Kandydat na Kierowcę

Nierówne egzaminy na prawo jazdy.

Nowe teoretyczne egzaminy na prawo jazdy są dużo trudniejsze. Okazuje się jednak, że niektórzy mają łatwiej niż inni. Testy zostały przygotowane niezależnie przez dwie firmy i statystyki pokazują, że ich poziom trudności znacząco się różni.
Egzaminy teoretyczne miały przestać być czystą formalnością, a autorzy zmian tłumaczyli, że nowa forma będzie lepiej sprawdzać umiejętności i wiedzę przyszłych kierowców. W efekcie nowe testy są bardzo trudne i średnia zdawalność w lutym w całym kraju wyniosła tylko 16,93 proc. Statystyki pokazały jednak bardzo ważny fakt. Okazało się, że w niektórych ośrodkach jest łatwiej zdać niż w innych.

Nowe egzaminy zostały przygotowane przez dwie firmy - Instytut Transportu Samochodowego i Polską Wytwórnię Papierów Wartościowych. "Gazeta Pomorska" informuje, że zdawalność testów przygotowanych przez ITS wynosi 21,33 proc., natomiast w przypadku pytań przygotowanych przez PWPW tylko 12,54 proc. zdających uzyskuje pozytywny wynik. Wniosek nasuwa się od razu - testy przygotowane przez ITS są łatwiejsze. Potwierdza to dokładniejsza analiza danych zaprezentowanych przez Ministerstwo Transportu, Budownictwa i Gospodarki Morskiej za okres od 21 stycznia do 20 lutego 2013 r.

 

W WORD-ach, gdzie przeprowadzane są egzaminy PWPW wyniki były dużo gorsze. W pierwszym miesiącu w Opolu zdało 8,75 proc., w Bydgoszczy - 12,24 proc, a w Krakowie - 14,42 proc. Na tym tle dużo lepiej prezentują się wyniki z ośrodków, gdzie wykorzystywane są testy ITS. W Katowicach pozytywny wynik udało się osiągnąć 21,07 proc. zdającym, we Wrocławiu było to 26,93 proc, natomiast w Lublinie 25,96 proc.

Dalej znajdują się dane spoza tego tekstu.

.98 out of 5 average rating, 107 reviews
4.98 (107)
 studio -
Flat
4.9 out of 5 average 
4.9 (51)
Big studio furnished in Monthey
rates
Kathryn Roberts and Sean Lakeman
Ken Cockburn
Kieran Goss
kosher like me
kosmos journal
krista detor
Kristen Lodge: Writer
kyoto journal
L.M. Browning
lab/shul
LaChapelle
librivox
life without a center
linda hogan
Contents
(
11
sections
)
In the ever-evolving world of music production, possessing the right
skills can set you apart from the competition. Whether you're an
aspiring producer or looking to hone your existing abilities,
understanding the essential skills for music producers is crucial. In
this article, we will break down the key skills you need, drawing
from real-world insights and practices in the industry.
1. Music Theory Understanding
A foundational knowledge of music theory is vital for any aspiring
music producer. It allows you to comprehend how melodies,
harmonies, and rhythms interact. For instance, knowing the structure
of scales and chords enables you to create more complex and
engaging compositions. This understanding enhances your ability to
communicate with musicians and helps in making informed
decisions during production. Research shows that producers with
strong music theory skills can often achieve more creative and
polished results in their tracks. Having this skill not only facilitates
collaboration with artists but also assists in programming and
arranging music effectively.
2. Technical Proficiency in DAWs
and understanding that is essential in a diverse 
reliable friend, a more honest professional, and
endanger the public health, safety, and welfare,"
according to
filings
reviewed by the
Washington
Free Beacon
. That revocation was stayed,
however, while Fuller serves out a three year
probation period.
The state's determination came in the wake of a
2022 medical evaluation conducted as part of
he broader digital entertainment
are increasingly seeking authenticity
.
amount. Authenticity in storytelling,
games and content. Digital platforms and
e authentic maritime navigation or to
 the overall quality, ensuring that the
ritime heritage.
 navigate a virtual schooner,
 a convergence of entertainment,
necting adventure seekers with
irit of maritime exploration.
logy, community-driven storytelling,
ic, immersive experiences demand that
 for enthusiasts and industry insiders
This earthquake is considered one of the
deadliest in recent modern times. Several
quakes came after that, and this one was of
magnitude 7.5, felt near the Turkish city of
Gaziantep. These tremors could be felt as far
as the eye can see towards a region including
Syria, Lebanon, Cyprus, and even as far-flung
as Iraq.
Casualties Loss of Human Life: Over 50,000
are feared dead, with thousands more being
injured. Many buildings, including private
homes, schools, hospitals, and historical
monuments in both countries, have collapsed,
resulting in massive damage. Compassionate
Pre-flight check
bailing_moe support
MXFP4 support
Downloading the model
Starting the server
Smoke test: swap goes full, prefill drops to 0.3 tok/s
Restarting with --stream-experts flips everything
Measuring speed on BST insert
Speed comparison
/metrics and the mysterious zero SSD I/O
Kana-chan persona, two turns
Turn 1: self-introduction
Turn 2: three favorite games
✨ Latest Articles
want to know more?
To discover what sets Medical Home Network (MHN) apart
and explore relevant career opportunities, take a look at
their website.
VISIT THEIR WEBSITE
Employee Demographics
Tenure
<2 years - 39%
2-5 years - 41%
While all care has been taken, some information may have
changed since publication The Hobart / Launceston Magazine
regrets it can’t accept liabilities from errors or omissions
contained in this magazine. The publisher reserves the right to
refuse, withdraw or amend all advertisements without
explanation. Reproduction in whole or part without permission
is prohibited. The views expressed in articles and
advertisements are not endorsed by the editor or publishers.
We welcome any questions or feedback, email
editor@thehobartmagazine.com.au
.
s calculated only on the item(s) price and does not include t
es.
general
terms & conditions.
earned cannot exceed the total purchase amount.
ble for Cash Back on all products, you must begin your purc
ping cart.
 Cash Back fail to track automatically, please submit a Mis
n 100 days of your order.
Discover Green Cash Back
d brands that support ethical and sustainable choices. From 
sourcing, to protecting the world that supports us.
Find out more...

Już przed wejściem w życie nowych przepisów wiele osób podejrzewało, że dwa różne zestawy pytań będą oznaczały nierówny poziom egzaminowania. Nie spodziewano się jednak, że różnice będą tak duże. "Gazeta Pomorska" informuje też, że w 2014 roku wszystkie 49 ośrodków egzaminacyjnych będzie musiało po raz kolejny rozpisać przetargi na wdrożenie egzaminów. Oznacza to, że swoje bazy pytań może zaoferować więcej firm, a to będzie oznaczać, jeszcze większe zróżnicowanie poziomu trudności egzaminów teoretycznych.